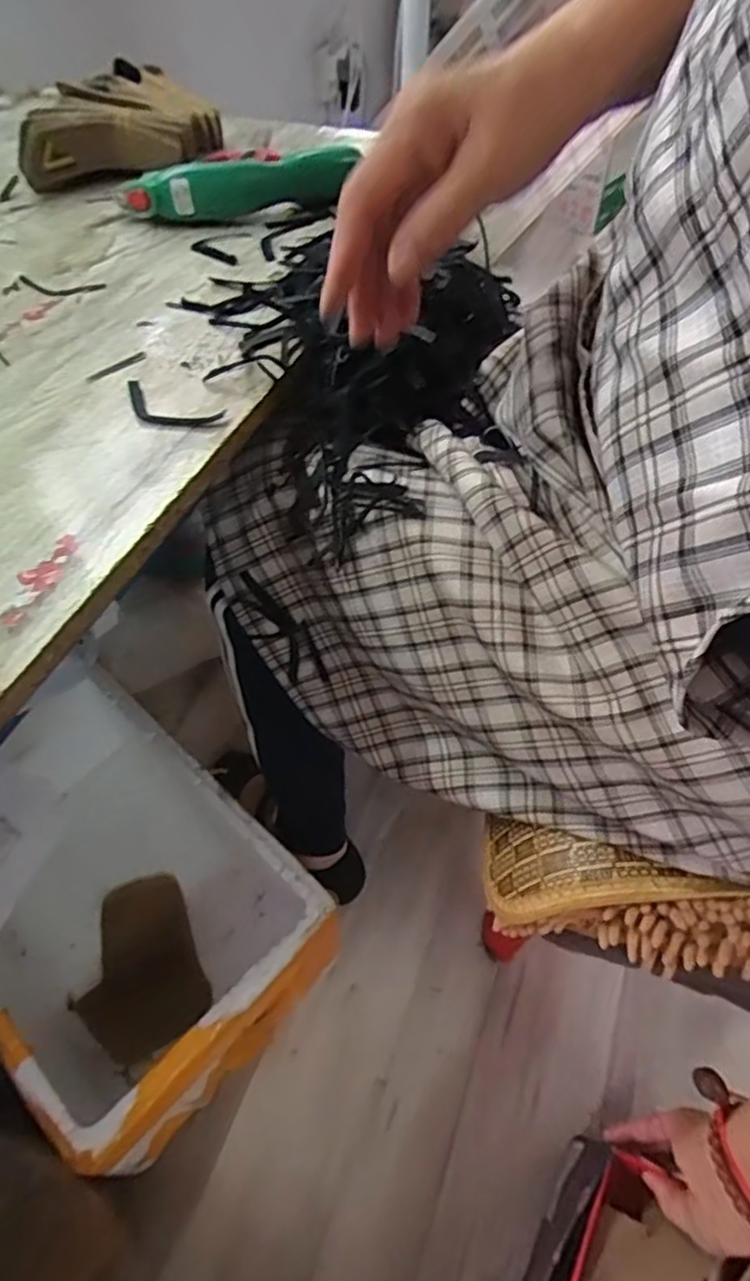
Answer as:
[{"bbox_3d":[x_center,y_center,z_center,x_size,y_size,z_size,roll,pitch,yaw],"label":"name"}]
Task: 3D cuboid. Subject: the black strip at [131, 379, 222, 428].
[{"bbox_3d":[-0.135,-0.146,0.427,0.077,0.004,0.029,26,55,20],"label":"black strip"}]

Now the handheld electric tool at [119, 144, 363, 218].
[{"bbox_3d":[-0.115,-0.397,0.583,0.202,0.038,0.046,-13,51,-10],"label":"handheld electric tool"}]

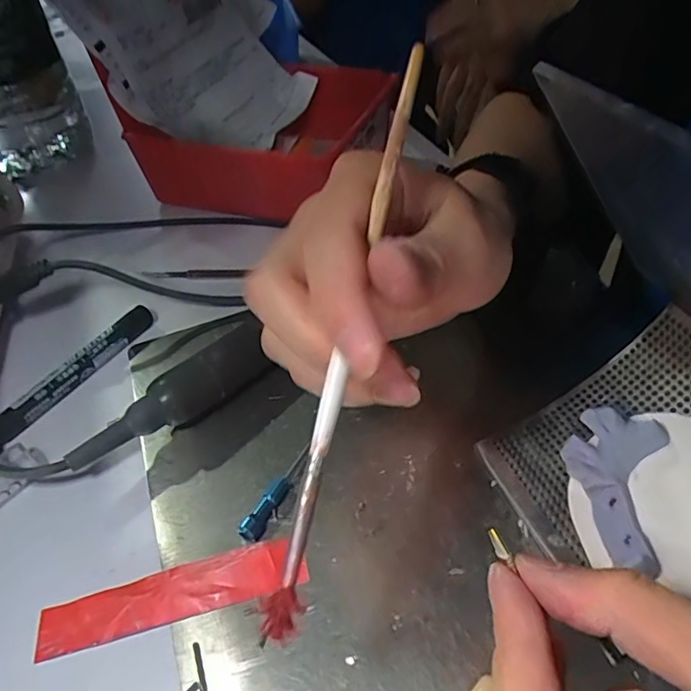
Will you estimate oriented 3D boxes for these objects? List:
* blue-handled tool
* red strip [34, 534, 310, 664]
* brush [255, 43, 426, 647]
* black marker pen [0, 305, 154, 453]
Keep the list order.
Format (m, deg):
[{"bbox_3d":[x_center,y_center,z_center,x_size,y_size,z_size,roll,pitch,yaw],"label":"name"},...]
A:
[{"bbox_3d":[-0.030,0.066,0.255,0.008,0.010,0.054,20,50,23],"label":"blue-handled tool"},{"bbox_3d":[-0.071,0.102,0.227,0.107,0.004,0.022,-17,52,-6],"label":"red strip"},{"bbox_3d":[0.003,-0.009,0.165,0.009,0.005,0.184,11,79,16],"label":"brush"},{"bbox_3d":[-0.162,0.026,0.305,0.016,0.014,0.145,22,50,24],"label":"black marker pen"}]

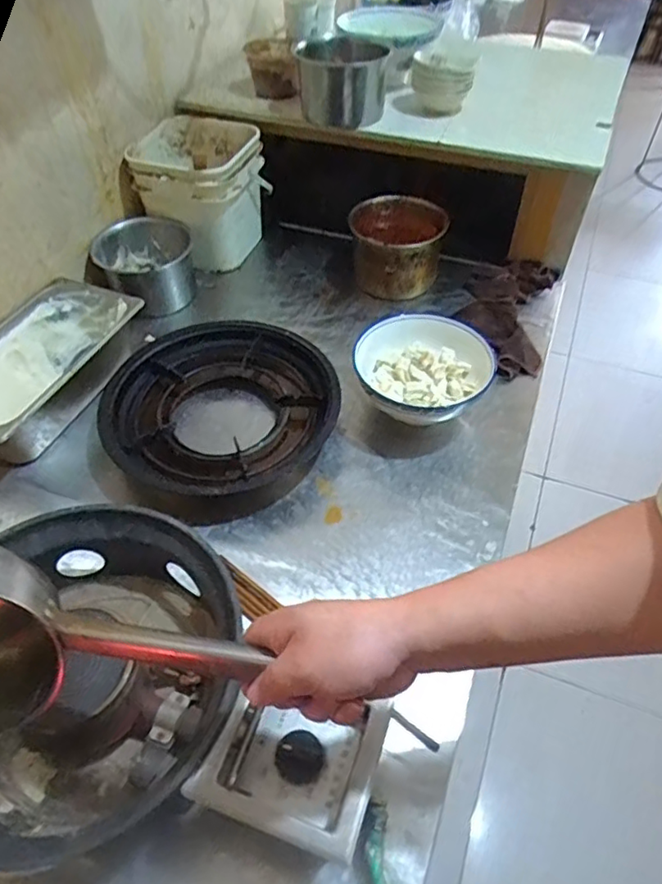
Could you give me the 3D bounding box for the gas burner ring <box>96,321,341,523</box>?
[{"bbox_3d":[-0.162,-0.048,0.867,0.301,0.065,0.292,-1,50,2],"label":"gas burner ring"}]

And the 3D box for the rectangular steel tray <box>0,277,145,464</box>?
[{"bbox_3d":[-0.432,-0.112,0.902,0.161,0.092,0.322,16,53,16],"label":"rectangular steel tray"}]

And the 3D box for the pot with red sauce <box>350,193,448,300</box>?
[{"bbox_3d":[0.122,-0.362,1.102,0.166,0.116,0.157,-1,50,2],"label":"pot with red sauce"}]

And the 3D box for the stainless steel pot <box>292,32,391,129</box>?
[{"bbox_3d":[0.024,-0.645,1.069,0.147,0.116,0.188,4,50,6],"label":"stainless steel pot"}]

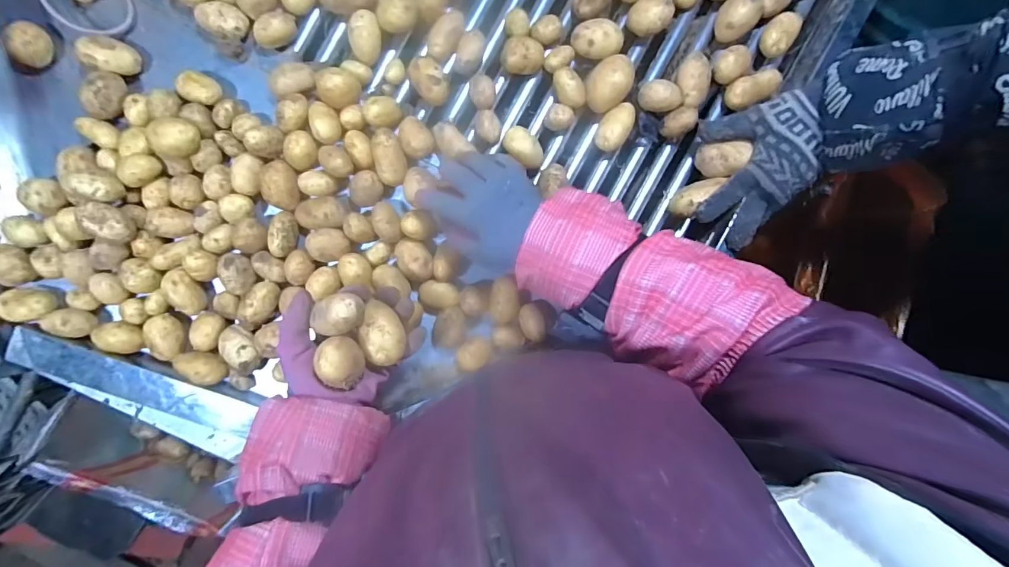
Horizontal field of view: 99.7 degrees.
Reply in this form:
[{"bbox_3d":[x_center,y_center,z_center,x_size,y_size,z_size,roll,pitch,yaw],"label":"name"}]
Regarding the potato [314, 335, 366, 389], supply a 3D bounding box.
[{"bbox_3d":[-0.149,0.070,0.390,0.034,0.033,0.042,1,92,-6],"label":"potato"}]

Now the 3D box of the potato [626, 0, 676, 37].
[{"bbox_3d":[0.164,-0.304,0.486,0.042,0.040,0.037,42,85,-7],"label":"potato"}]

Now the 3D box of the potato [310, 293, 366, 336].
[{"bbox_3d":[-0.151,0.028,0.382,0.045,0.027,0.036,-4,93,-6],"label":"potato"}]

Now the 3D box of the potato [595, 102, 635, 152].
[{"bbox_3d":[0.127,-0.180,0.497,0.035,0.035,0.059,42,85,-7],"label":"potato"}]

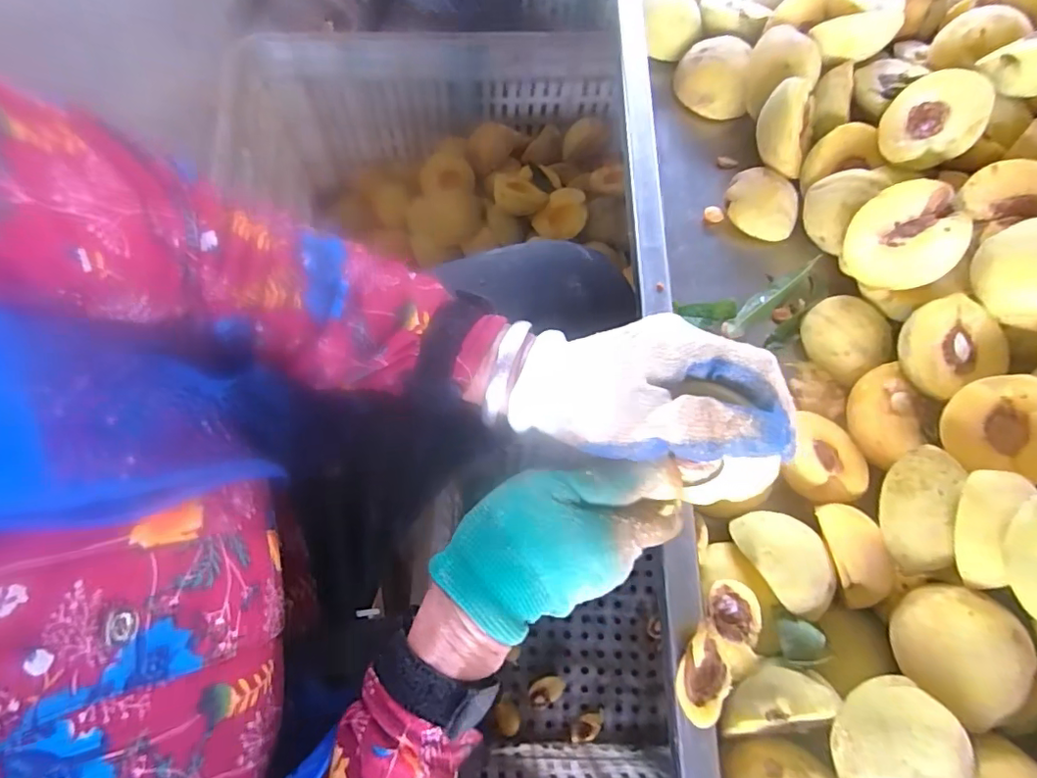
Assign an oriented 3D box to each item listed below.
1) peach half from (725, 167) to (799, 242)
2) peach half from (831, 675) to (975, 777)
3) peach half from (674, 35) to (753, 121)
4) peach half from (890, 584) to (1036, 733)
[{"bbox_3d":[0.187,-0.141,0.427,0.056,0.023,0.049,27,73,6],"label":"peach half"},{"bbox_3d":[0.184,0.176,0.267,0.050,0.025,0.060,28,100,29],"label":"peach half"},{"bbox_3d":[0.159,-0.255,0.454,0.053,0.039,0.051,-6,72,-4],"label":"peach half"},{"bbox_3d":[0.238,0.140,0.297,0.060,0.030,0.060,-15,57,24],"label":"peach half"}]

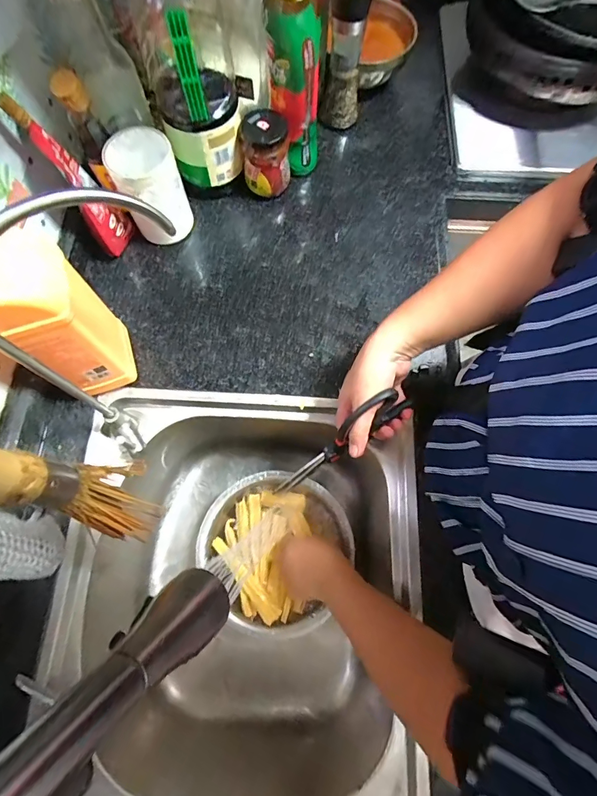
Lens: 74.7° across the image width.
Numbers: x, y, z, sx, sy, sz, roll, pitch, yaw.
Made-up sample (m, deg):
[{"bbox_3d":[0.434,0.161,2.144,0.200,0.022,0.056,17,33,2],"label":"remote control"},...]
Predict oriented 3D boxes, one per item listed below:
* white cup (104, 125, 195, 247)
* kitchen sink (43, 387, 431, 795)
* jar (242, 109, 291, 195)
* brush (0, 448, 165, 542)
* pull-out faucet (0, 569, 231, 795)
[{"bbox_3d":[-0.202,-0.288,0.542,0.083,0.124,0.082,0,71,-1],"label":"white cup"},{"bbox_3d":[-0.063,0.242,0.538,0.405,0.251,0.457,5,71,0],"label":"kitchen sink"},{"bbox_3d":[-0.046,-0.353,0.576,0.063,0.109,0.062,4,71,0],"label":"jar"},{"bbox_3d":[-0.139,0.054,0.242,0.040,0.242,0.047,31,73,9],"label":"brush"},{"bbox_3d":[-0.111,0.161,0.173,0.039,0.248,0.048,39,111,11],"label":"pull-out faucet"}]

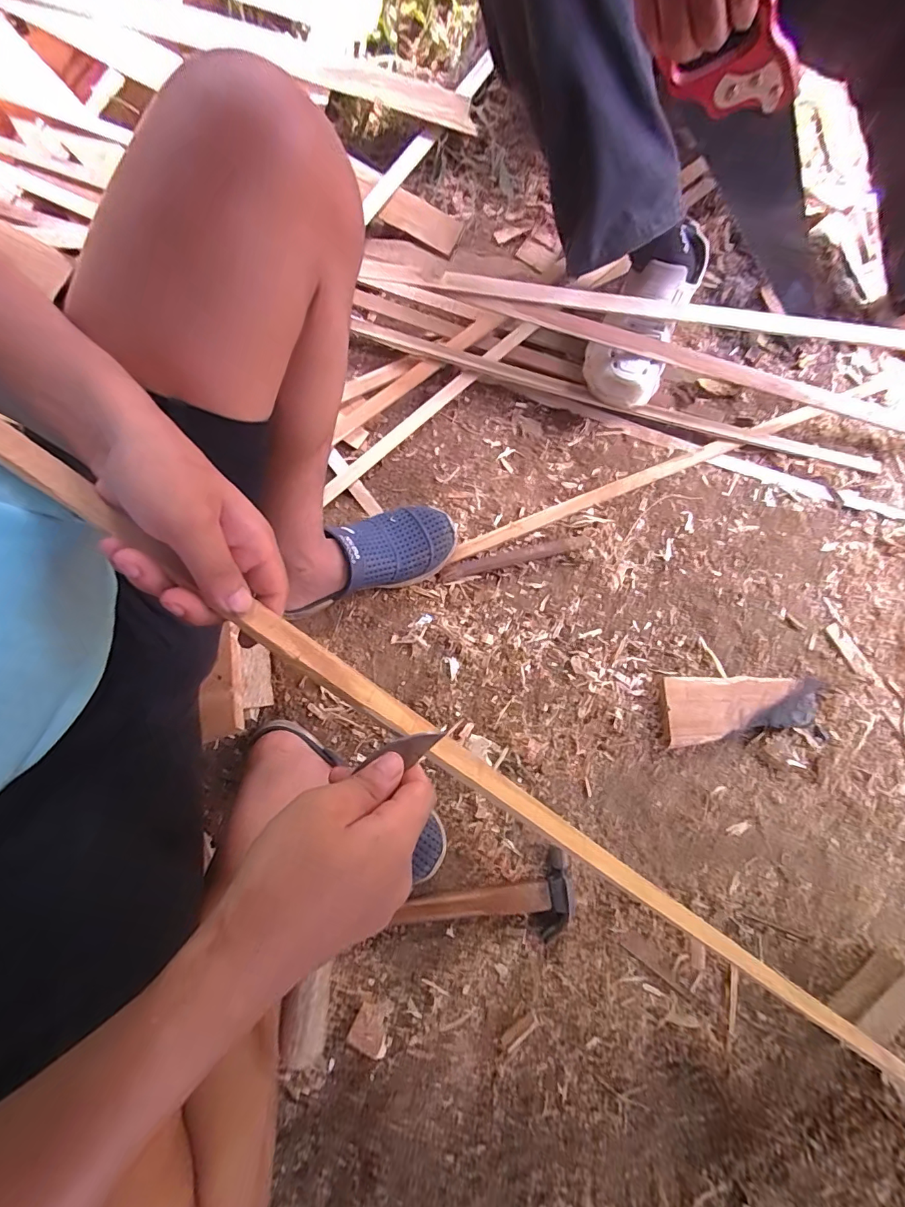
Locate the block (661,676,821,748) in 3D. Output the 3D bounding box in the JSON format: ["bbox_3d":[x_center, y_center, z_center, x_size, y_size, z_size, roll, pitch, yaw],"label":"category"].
[{"bbox_3d":[0.367,0.133,0.573,0.194,0.021,0.081,-3,77,-1],"label":"block"}]

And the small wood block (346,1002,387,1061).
[{"bbox_3d":[-0.089,0.468,0.496,0.043,0.018,0.040,23,78,5],"label":"small wood block"}]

******************************

- _Problem to solve_:
Precisely the lines between those holding "Numbers: x, y, z, sx, sy, sz, roll, pitch, yaw." and "448, 165, 542)", inclusive, are to be reproduced from the listing above, with nothing added.

- _Exercise answer_:
Numbers: x, y, z, sx, sy, sz, roll, pitch, yaw.
Made-up sample (m, deg):
[{"bbox_3d":[0.434,0.161,2.144,0.200,0.022,0.056,17,33,2],"label":"remote control"},...]
Predict oriented 3D boxes, one per item listed below:
* white cup (104, 125, 195, 247)
* kitchen sink (43, 387, 431, 795)
* jar (242, 109, 291, 195)
* brush (0, 448, 165, 542)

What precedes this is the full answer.